The present study also made the first report of R. felis infection in dogs in Australia, and describes the first cluster of canine rickettsaemia caused by this agent in the world. Rickettsia felis is an emerging zoonosis causing flea-borne spotted fever or cat flea typhus in humans. The pathogen has also been successfully isolated for the first time in Australia by cell culture from infected cat fleas. This enabled the production of antigen for serological testing for future seroprevalence studies or diagnostic applications. To date, a mammalian reservoir for R. felis has not been identified.
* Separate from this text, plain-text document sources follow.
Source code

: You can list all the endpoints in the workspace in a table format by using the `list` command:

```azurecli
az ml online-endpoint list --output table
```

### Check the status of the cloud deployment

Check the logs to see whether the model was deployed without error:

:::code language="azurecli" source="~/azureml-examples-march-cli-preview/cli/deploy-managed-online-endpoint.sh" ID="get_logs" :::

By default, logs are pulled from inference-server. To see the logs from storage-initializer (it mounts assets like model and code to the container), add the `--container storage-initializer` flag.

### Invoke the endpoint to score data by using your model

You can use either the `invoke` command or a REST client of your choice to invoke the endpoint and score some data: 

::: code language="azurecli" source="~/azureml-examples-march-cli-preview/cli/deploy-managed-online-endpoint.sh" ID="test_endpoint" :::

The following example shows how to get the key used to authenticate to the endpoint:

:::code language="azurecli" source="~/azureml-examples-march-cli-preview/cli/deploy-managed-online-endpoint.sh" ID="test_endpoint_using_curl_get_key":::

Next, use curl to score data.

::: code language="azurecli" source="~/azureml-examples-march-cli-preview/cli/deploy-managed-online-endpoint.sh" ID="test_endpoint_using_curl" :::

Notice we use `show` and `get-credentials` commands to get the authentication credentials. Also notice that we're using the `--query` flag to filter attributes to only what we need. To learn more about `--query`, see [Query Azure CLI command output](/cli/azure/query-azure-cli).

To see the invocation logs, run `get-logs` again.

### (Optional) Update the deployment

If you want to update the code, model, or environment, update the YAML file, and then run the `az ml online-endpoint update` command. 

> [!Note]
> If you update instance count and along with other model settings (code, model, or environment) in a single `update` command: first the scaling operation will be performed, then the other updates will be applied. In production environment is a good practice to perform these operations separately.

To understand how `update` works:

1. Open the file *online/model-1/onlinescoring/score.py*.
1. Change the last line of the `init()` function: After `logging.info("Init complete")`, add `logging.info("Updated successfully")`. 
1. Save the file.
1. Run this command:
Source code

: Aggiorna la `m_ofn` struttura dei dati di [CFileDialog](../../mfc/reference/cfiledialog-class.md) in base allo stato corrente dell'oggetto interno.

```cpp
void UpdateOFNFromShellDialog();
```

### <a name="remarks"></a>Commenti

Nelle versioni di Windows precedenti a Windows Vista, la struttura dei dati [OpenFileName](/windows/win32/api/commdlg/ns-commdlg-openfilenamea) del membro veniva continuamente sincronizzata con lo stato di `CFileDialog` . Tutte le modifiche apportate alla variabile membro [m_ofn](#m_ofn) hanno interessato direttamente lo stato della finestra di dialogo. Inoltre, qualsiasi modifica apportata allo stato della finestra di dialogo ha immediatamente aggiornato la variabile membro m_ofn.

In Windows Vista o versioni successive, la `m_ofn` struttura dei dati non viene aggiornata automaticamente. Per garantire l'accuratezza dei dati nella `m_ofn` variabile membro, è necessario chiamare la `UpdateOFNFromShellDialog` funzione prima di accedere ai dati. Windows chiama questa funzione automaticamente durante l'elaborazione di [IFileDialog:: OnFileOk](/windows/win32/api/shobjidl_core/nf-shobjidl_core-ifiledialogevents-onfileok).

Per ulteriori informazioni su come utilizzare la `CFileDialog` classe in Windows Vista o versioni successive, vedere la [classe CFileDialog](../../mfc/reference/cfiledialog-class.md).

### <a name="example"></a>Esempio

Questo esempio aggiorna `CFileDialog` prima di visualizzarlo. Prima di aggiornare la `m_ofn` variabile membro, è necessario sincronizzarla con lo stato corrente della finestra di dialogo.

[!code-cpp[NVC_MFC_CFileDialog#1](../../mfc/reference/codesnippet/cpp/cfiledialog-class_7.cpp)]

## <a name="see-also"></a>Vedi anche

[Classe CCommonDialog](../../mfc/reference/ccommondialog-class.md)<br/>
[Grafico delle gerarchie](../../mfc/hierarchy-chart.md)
Nine percent of pound dogs and 2.3% of Indigenous community dogs were found to carry R. felis DNA. The molecular evidence of R. felis infection in dogs showed that dogs may have the potential to act as vertebrate reservoirs and sentinel hosts for human infection.
Microimmunofluorescence testing has been employed to detect antibodies against R. felis in dogs in the NT and SE QLD. The results showed 50.7% of dogs showed seropositivity with titres ≥ 64 and 18.5% with titres ≥ 128. At titres ≥ 64, dogs with active ectoparasite control were less likely (OR: 2.6; 95% CI: 1.20, 5.56) to be exposed to R. felis. The finding demonstrated the ubiquitous exposure of dogs to R. felis and the importance of ectoparasite control in preventing the exposure to the agent. It should raise awareness in veterinary practitioners and public health authorities concerning the presence of the R. felis infection in these regions.
The infection rate of R. felis in fleas collected from dogs in SE QLD was determined for the first time in this region. This study showed that 51.6% of cat fleas pools captured from dogs in SE QLD were harbouring the pathogen. This result provides strong evidence of the existence of a peridomestic cycle for this pathogen in Australia.
In conclusion, the findings of this work indicate that veterinarians should be aware of the existence of CVBD pathogens and consider them in the differential diagnosis of dogs showing CVBD clinical signs and/or laboratory abnormalities. In particular, owners should be advised of the public health implications of R. felis, and the importance of ectoparasite control in prevention of zoonotic infection.